[Opening Supplied entries section]

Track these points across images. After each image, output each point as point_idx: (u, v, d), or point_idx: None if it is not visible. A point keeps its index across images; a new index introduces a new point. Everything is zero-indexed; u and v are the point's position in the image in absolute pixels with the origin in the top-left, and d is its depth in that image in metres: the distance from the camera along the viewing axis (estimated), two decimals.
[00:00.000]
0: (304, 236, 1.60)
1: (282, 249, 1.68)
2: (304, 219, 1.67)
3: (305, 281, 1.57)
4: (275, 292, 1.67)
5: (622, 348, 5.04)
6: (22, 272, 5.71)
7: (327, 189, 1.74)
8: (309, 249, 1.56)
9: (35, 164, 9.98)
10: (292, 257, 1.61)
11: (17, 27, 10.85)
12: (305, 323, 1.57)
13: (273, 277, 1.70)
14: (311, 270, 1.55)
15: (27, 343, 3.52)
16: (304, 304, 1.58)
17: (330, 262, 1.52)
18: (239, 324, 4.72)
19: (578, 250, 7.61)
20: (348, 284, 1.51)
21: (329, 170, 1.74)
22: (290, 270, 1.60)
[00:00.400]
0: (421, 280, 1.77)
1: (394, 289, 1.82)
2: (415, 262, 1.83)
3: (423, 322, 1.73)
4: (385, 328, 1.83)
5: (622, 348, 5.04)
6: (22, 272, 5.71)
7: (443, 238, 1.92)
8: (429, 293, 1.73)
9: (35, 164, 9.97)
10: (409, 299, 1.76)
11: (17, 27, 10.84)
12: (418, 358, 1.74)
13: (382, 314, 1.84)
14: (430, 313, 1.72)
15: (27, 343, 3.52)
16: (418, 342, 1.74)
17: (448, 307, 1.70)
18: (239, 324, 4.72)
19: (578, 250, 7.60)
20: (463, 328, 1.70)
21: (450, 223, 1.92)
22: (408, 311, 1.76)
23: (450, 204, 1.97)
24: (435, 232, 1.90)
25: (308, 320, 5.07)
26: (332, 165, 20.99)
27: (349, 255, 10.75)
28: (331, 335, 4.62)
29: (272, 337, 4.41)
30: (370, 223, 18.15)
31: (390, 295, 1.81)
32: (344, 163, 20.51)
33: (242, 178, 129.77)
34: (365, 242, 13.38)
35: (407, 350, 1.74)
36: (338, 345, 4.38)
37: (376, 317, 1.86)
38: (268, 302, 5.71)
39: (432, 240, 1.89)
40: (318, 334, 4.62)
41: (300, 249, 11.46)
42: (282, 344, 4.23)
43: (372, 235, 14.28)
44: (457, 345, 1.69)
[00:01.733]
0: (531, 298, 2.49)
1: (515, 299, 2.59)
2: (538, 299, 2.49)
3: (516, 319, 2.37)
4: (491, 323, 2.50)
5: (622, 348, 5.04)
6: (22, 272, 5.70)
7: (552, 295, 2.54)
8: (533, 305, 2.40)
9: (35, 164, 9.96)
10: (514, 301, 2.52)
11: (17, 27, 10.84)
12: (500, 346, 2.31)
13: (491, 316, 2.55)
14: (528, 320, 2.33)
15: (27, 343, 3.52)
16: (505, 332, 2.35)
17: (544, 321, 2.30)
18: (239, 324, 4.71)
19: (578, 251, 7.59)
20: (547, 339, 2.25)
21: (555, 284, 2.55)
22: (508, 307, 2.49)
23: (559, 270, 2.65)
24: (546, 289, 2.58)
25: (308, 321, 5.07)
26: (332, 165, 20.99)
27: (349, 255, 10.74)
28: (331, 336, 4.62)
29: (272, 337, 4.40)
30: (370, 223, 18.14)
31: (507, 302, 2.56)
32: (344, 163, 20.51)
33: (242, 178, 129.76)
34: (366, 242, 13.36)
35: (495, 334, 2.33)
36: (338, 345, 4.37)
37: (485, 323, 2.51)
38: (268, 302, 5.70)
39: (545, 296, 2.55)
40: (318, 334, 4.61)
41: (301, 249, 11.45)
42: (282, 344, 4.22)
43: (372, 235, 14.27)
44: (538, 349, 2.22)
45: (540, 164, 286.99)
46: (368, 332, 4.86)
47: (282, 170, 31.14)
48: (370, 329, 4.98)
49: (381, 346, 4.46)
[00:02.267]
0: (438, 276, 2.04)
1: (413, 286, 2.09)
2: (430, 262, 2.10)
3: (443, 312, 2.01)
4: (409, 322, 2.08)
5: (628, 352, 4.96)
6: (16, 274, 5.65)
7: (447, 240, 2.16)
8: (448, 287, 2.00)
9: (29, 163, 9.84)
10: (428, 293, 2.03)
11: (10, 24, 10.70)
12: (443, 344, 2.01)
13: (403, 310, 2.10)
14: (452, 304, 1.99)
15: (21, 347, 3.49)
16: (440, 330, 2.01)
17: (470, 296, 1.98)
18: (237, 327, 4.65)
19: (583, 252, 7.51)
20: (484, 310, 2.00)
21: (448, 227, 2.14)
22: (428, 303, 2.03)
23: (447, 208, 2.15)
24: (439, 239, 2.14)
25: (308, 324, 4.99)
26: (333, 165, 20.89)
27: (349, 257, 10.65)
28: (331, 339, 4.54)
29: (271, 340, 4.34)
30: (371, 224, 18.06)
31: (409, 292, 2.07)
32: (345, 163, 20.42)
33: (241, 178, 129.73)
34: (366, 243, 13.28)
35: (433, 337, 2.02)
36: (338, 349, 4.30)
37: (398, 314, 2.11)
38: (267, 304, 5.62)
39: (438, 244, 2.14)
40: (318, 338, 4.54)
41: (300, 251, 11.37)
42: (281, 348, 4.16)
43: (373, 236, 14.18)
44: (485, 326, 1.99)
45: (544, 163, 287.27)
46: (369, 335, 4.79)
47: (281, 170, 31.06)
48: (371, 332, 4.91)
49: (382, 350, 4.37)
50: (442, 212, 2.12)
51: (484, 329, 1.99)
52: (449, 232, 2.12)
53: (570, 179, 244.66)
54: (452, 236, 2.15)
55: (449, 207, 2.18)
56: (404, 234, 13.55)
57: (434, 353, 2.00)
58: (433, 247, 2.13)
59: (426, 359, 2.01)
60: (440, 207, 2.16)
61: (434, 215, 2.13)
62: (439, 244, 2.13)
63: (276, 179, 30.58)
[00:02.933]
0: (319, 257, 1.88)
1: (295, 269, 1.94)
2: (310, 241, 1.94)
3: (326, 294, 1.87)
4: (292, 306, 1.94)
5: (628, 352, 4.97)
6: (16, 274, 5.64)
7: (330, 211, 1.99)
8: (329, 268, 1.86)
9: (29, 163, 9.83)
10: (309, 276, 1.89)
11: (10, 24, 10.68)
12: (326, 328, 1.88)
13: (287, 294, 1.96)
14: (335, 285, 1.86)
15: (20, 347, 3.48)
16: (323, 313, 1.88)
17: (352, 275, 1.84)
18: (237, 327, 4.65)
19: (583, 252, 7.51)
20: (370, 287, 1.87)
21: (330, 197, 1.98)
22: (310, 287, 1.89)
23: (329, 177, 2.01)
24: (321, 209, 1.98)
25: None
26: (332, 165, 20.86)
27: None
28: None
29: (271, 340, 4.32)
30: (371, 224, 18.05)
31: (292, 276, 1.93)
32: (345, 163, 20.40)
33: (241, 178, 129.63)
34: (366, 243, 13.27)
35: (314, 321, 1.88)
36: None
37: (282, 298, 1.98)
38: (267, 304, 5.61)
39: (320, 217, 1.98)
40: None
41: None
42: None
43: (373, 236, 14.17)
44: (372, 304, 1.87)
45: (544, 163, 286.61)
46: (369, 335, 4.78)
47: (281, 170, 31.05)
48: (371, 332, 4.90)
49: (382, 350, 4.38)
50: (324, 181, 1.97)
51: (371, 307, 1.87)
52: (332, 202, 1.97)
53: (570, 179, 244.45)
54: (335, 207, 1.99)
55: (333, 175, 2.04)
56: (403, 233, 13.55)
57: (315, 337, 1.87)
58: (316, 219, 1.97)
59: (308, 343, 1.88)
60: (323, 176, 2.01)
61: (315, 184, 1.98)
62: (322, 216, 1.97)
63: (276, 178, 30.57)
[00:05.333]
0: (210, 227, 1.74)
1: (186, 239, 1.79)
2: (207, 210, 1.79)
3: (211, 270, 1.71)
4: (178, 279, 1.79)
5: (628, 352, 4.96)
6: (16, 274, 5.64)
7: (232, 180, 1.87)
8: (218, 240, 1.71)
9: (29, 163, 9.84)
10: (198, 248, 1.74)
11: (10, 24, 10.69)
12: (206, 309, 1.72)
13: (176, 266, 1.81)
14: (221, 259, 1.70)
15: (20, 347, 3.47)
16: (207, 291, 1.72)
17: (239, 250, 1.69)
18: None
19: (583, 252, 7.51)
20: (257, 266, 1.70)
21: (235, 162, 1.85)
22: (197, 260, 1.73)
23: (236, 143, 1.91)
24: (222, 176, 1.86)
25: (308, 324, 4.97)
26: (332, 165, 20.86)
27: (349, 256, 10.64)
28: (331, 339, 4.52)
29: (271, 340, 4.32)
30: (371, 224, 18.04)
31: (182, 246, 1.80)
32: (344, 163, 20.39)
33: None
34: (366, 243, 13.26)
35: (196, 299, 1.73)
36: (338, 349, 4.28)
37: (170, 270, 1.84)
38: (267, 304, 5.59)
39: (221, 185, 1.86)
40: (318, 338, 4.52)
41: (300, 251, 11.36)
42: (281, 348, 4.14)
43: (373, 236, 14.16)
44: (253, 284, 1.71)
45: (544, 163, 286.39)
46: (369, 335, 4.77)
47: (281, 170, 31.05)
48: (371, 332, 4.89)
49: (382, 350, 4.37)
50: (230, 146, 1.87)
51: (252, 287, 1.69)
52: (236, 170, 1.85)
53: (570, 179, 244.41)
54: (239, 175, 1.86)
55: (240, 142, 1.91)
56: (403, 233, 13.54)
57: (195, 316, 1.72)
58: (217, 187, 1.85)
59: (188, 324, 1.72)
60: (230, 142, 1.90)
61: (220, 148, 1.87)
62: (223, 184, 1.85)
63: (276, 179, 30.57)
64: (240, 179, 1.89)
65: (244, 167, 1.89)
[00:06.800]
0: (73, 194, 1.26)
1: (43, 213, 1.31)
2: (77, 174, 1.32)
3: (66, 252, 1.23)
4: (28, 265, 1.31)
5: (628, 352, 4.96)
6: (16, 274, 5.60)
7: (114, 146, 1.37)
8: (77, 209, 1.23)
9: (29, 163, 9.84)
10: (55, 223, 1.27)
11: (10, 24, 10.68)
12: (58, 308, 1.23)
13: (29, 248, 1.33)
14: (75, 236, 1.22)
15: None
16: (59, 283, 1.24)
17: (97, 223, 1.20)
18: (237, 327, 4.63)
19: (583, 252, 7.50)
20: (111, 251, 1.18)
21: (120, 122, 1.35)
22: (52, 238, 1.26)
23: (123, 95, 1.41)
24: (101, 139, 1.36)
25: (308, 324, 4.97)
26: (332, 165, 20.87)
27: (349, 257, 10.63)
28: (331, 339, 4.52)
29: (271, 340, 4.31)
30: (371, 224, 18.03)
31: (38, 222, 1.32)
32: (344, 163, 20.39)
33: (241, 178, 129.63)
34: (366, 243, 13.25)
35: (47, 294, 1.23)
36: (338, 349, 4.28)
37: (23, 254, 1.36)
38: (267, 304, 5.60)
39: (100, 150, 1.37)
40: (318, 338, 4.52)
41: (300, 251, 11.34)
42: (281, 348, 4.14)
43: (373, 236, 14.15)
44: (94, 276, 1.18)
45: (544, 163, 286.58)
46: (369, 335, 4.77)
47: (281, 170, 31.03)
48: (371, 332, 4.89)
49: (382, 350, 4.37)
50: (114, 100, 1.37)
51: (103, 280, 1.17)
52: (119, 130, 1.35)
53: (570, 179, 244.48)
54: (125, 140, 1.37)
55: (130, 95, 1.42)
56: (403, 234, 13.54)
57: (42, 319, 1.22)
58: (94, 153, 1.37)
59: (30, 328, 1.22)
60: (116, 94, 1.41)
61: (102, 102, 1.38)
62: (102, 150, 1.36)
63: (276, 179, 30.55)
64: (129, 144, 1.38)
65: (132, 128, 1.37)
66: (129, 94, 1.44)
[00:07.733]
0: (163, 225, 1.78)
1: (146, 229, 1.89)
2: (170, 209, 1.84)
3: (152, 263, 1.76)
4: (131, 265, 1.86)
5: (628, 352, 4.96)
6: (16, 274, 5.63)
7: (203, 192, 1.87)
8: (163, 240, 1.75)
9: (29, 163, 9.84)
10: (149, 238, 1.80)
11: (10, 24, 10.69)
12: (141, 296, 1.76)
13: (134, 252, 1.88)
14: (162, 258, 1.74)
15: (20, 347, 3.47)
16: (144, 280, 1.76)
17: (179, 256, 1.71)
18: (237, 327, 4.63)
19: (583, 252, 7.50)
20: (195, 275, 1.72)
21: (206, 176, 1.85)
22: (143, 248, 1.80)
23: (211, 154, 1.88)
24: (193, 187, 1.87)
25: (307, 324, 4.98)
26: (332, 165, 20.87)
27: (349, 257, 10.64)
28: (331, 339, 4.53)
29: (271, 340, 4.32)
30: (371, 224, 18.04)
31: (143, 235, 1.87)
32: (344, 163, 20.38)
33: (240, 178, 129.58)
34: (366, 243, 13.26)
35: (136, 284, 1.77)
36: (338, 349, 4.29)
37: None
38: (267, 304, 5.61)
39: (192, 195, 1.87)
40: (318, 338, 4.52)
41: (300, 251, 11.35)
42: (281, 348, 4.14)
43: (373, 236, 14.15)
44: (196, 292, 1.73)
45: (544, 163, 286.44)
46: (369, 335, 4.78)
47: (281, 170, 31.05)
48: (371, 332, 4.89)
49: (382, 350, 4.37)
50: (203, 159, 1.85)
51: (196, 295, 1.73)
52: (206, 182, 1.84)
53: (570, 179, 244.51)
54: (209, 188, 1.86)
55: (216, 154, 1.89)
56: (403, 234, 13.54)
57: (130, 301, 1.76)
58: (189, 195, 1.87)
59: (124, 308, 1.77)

[Closing Supplied entries section]

- Exercise goal
Take the entries above and copy them exactly from the first line through the line with "33: (242, 178, 129.77)"; leave out every line after it.

- Your response
Track these points across images. After each image, output each point as point_idx: (u, v, d), or point_idx: None if it is not visible. A point keeps its index across images; a new index introduces a new point. Everything is zero-indexed; u and v are the point's position in the image in absolute pixels with the origin in the top-left, and d is its depth in that image in metres: the distance from the camera along the viewing axis (estimated), two decimals.
[00:00.000]
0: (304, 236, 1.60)
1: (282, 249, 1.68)
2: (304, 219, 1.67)
3: (305, 281, 1.57)
4: (275, 292, 1.67)
5: (622, 348, 5.04)
6: (22, 272, 5.71)
7: (327, 189, 1.74)
8: (309, 249, 1.56)
9: (35, 164, 9.98)
10: (292, 257, 1.61)
11: (17, 27, 10.85)
12: (305, 323, 1.57)
13: (273, 277, 1.70)
14: (311, 270, 1.55)
15: (27, 343, 3.52)
16: (304, 304, 1.58)
17: (330, 262, 1.52)
18: (239, 324, 4.72)
19: (578, 250, 7.61)
20: (348, 284, 1.51)
21: (329, 170, 1.74)
22: (290, 270, 1.60)
[00:00.400]
0: (421, 280, 1.77)
1: (394, 289, 1.82)
2: (415, 262, 1.83)
3: (423, 322, 1.73)
4: (385, 328, 1.83)
5: (622, 348, 5.04)
6: (22, 272, 5.71)
7: (443, 238, 1.92)
8: (429, 293, 1.73)
9: (35, 164, 9.97)
10: (409, 299, 1.76)
11: (17, 27, 10.84)
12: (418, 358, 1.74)
13: (382, 314, 1.84)
14: (430, 313, 1.72)
15: (27, 343, 3.52)
16: (418, 342, 1.74)
17: (448, 307, 1.70)
18: (239, 324, 4.72)
19: (578, 250, 7.60)
20: (463, 328, 1.70)
21: (450, 223, 1.92)
22: (408, 311, 1.76)
23: (450, 204, 1.97)
24: (435, 232, 1.90)
25: (308, 320, 5.07)
26: (332, 165, 20.99)
27: (349, 255, 10.75)
28: (331, 335, 4.62)
29: (272, 337, 4.41)
30: (370, 223, 18.15)
31: (390, 295, 1.81)
32: (344, 163, 20.51)
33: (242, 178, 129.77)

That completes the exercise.